Basics: Lie on your side with your legs on top of one another. Have your head elevated with one arm and hand. Kick forward with the top leg with toes pointed in the direction of the kick. Slowly pull the foot back to the original position. The torso should not move during the kick. Turn over and kick with the other leg. This is an exercise that improves your muscle tone in your legs and obliques.    


Basics: Lie on the mat face down, with your arms extended forward. Inhale as you lift your arms, legs, head, and chest off the floor. With only your stomach and hips in contact with the mat, lower your left arm and right leg to the floor as you exhale. Inhale, raising the arm and leg. Exhale, lowering the right arm and left leg to the floor. Continue to alternate these motions. This Pilates exercise strengthens your back and gluteal muscles as well as your hamstrings.  

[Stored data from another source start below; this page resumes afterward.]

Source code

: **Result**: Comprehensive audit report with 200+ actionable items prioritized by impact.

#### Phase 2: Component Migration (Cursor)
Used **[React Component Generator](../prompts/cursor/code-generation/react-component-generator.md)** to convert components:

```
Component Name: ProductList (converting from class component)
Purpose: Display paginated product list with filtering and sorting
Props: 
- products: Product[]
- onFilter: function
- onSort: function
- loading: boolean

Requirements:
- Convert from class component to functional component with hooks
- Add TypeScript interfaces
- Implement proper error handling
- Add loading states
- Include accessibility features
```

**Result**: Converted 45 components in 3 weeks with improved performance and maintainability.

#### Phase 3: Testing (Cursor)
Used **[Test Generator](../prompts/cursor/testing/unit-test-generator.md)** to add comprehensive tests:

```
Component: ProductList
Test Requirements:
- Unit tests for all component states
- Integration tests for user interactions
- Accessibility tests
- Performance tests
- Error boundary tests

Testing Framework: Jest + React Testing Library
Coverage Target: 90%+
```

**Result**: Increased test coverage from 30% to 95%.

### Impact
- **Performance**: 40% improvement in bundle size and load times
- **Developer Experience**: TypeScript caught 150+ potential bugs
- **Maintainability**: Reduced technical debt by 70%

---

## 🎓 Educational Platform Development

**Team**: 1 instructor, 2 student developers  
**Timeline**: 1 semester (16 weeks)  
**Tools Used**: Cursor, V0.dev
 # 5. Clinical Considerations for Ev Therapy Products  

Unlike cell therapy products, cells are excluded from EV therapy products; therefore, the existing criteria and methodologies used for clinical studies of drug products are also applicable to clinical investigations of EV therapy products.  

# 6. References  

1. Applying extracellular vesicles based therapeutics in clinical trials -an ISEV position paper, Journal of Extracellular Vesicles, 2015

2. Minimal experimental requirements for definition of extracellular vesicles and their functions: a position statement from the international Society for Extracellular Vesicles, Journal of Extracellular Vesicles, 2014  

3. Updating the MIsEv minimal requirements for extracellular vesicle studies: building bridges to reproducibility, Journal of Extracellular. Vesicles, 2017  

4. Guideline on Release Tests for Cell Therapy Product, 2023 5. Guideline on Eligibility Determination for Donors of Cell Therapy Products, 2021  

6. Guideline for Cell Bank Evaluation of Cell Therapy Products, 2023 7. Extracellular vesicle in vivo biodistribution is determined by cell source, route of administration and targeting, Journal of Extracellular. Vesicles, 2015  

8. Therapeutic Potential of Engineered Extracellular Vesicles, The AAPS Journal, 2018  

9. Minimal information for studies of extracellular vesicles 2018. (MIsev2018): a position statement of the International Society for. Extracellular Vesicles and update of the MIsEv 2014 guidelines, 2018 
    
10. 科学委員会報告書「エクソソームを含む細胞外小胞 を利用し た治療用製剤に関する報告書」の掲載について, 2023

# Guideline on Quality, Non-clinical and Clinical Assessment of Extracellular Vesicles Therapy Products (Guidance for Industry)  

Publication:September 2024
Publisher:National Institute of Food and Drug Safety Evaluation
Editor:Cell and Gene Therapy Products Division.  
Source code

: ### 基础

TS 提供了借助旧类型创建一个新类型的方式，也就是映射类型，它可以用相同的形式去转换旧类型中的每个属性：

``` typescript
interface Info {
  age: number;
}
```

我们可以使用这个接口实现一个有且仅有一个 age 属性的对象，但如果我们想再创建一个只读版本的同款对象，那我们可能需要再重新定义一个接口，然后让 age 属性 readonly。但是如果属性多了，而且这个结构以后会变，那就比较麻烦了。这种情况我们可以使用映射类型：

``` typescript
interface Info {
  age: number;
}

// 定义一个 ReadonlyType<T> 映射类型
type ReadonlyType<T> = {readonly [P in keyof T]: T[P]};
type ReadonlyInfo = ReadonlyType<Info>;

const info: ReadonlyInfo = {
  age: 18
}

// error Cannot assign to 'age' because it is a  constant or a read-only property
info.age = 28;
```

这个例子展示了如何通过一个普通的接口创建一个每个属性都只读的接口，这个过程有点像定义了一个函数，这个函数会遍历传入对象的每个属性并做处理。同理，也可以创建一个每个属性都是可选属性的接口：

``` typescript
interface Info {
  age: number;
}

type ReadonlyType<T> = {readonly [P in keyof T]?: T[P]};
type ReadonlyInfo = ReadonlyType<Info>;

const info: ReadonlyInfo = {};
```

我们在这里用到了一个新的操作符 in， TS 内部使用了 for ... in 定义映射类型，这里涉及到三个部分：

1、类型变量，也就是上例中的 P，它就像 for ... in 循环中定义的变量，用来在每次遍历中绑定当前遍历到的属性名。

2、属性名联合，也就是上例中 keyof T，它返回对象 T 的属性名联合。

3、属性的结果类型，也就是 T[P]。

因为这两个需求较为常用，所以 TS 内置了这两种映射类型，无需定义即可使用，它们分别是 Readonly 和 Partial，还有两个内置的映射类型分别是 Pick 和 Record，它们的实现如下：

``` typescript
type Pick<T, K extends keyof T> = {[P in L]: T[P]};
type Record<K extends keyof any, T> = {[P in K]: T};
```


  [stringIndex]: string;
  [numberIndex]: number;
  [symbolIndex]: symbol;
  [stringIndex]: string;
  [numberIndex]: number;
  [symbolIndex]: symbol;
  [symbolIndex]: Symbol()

Basics: Sit on the mat. Bend your knees up toward your chest. Reach down inside your legs, placing your hands around the bottom of your heels. You are bent forward at this point. Holding your feet, rock backward and allow yourself to roll all the way to your neck. Then roll forward to the original position. This is considered a massage for your spine.


The Pilates exercise program is a comprehensive one. It promotes overall body conditioning with strength training that addresses muscle and bone, cardiovascular workouts which help our hearts and lungs, plus stretching elements that keep us limber as we grow older. These are not just for people who are out of shape. Many professional athletes use them to improve their conditioning in ways that their specific sports do not allow them to. 

The Pilates method helps them prevent serious injuries by preparing their bodies to better handle the rigors of the games they play. When you combine all that Pilates does for the physical body with its mental and spiritual benefits, you realize this is truly a lifestyle choice that can lead to a happier, healthier you.